In honor of National Poetry Month, I decided to read some classic works of poetry. In particular, I wanted to get out of my comfort zone of Western literature, so I chose to read Matsuo Basho's Narrow Road to a Far Province, a Japanese masterpiece. Narrow Road is a haibun, a fusion of poetry and prose that originated in Japan and has elements of memoir, travelogue, and essays as well as interspersed short poems like haiku, waka, and tanka.
The book describes Basho's journey through the northern province of Japan, which he takes in order to follow in the footsteps of the ancient Japanese poet Saigyo, who made a similar trip. But Basho's travels become a metaphor for a soul's journey to enlightenment. This gives the poet's wandering a powerful spiritual dimension, especially in zen buddhism, which has a tradition of wayfaring saints.

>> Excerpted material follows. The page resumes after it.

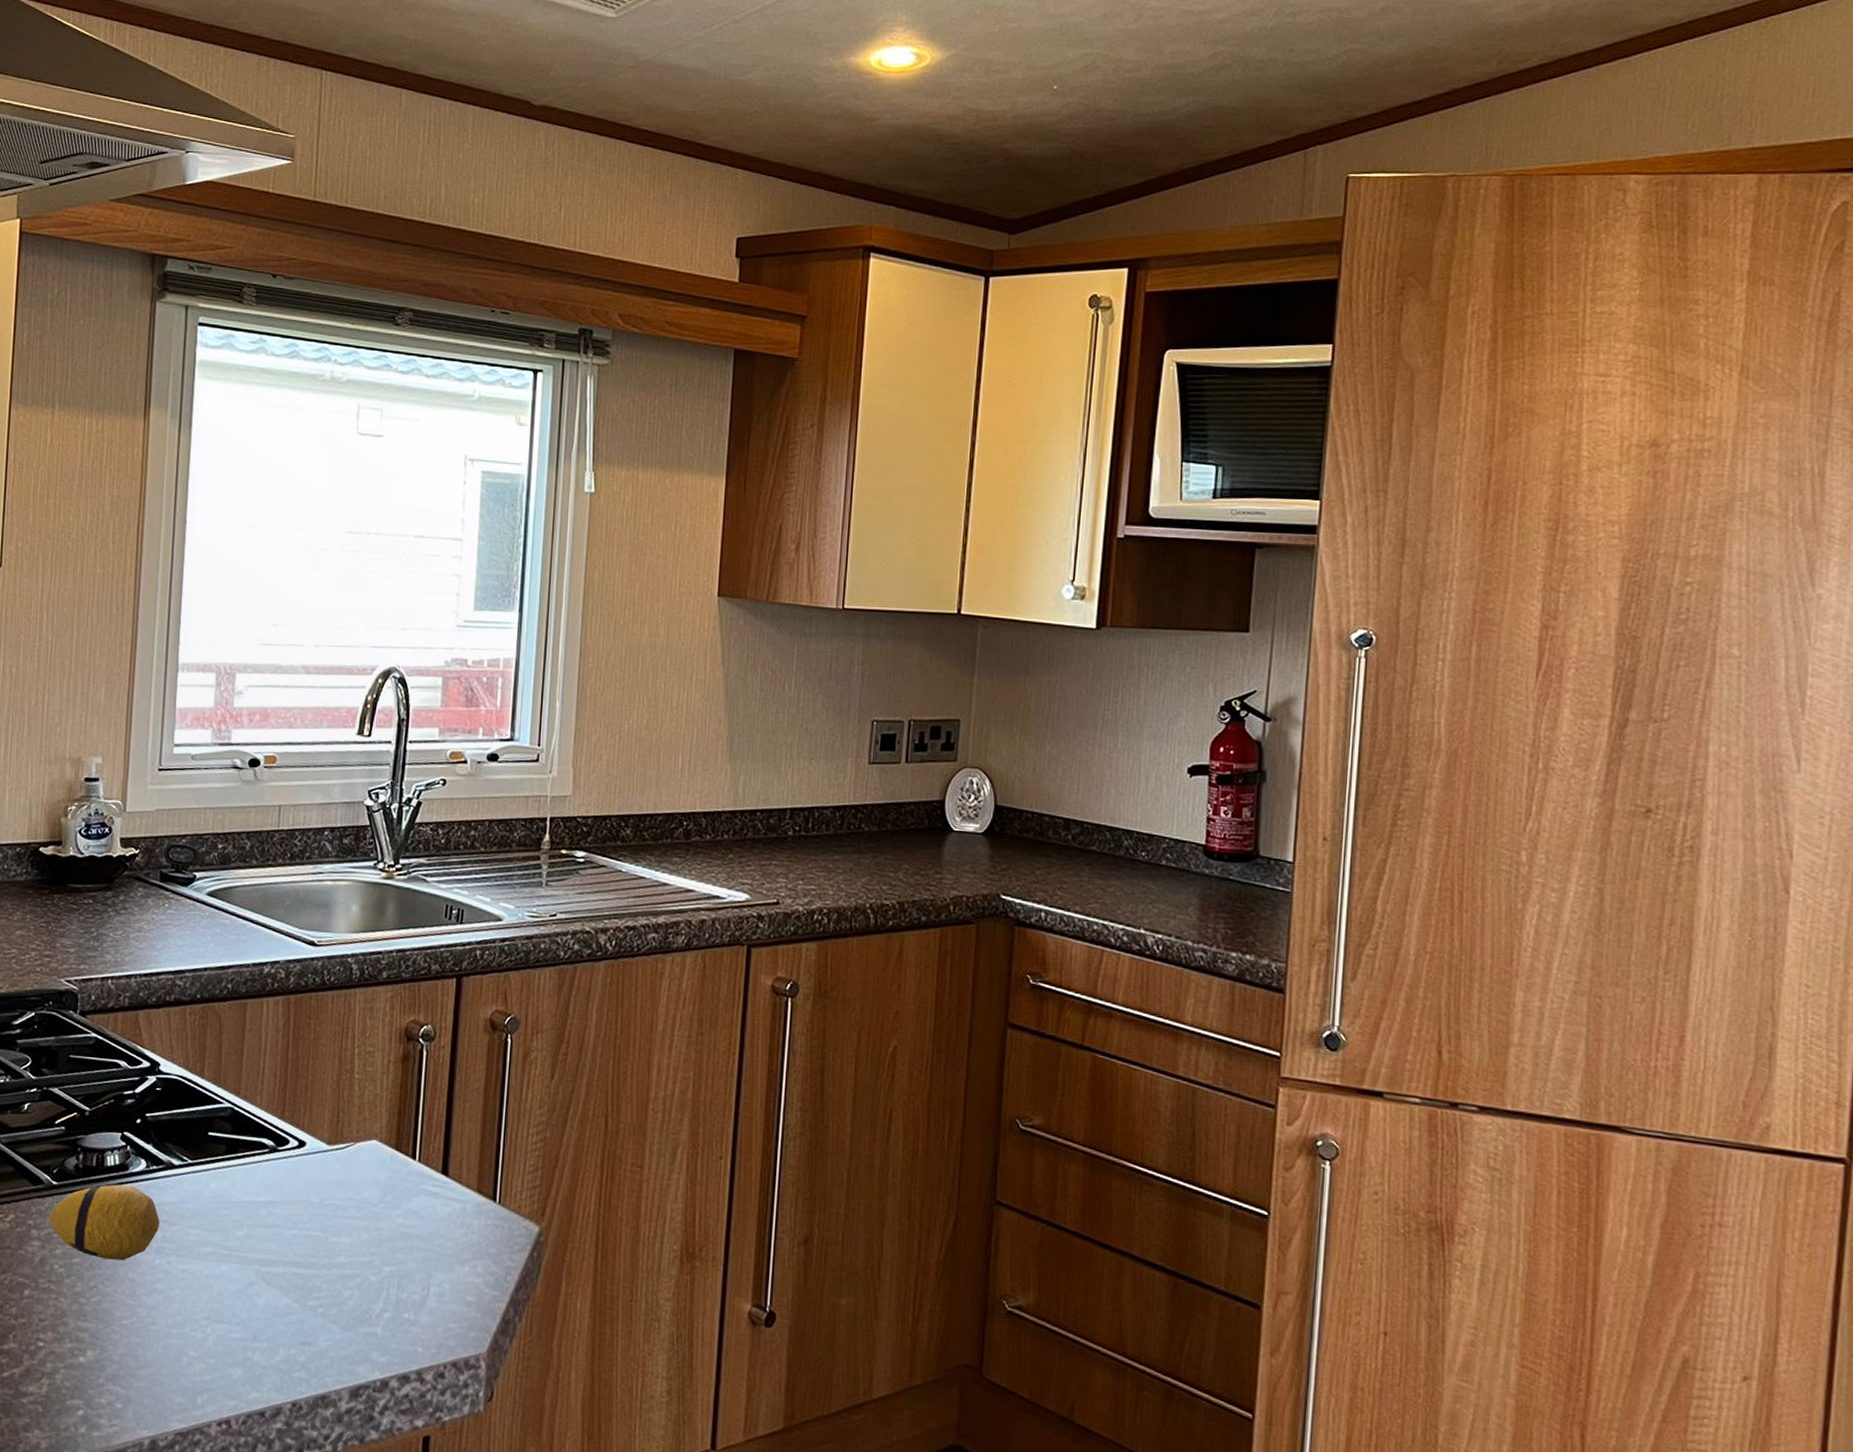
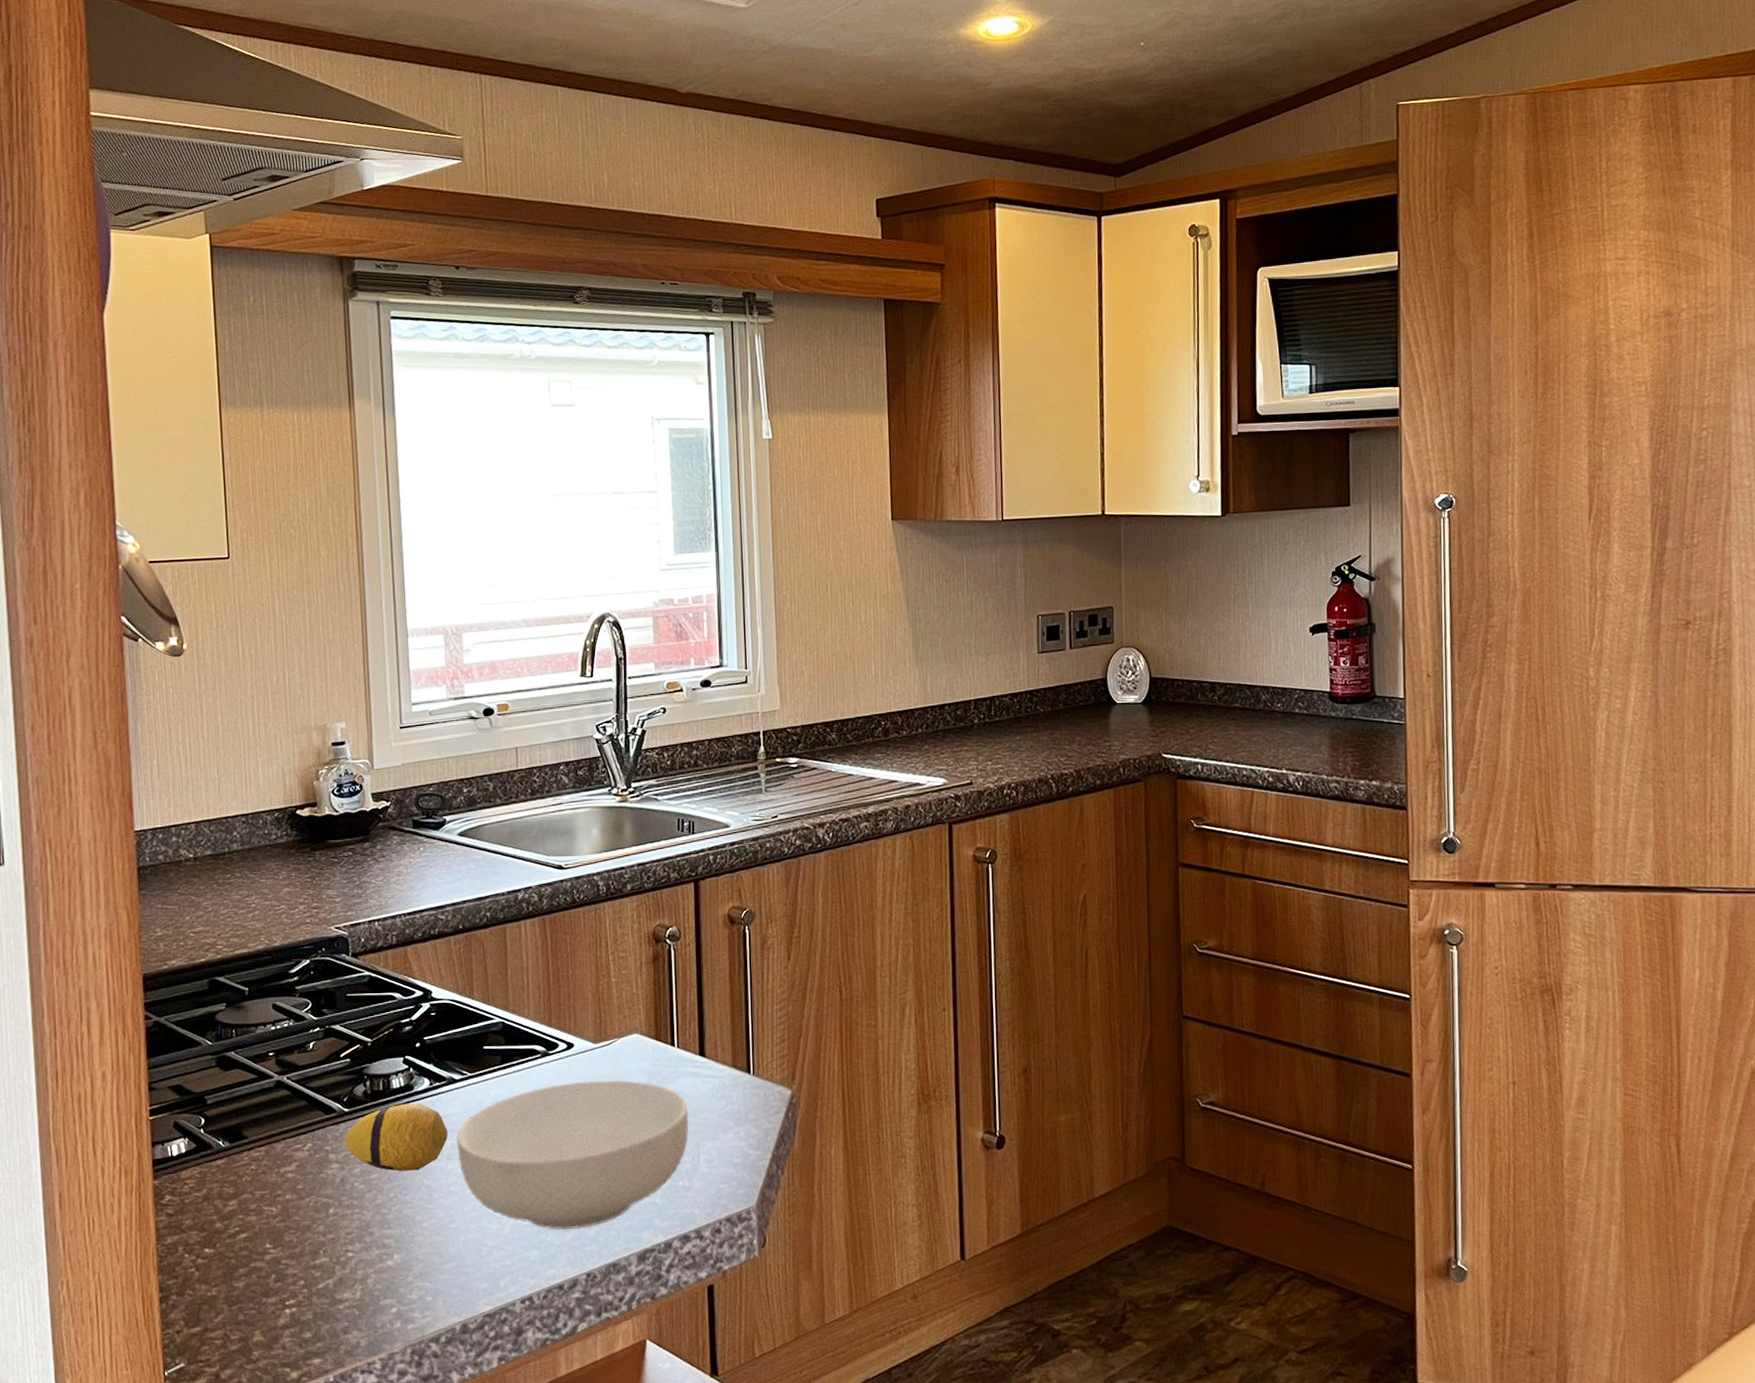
cereal bowl: none [167,1184,424,1352] -> present [456,1080,689,1230]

I enjoyed this book. It's very short, but each entry has beautiful images and scenes from the Japan of several hundred years ago. Despite its age, Narrow Road feels surprisingly modern, or perhaps timeless. Basho's deep reverence for nature reminds me of the writings of John Muir, and the book has a profound balance of simplicity and depth. The descriptions of Japan's haunting natural beauties makes me long to visit them and travel along Basho's path. As I read the book, I often wondered how much the landscape has changed, and if any of the views Basho described still exist. I hope they do.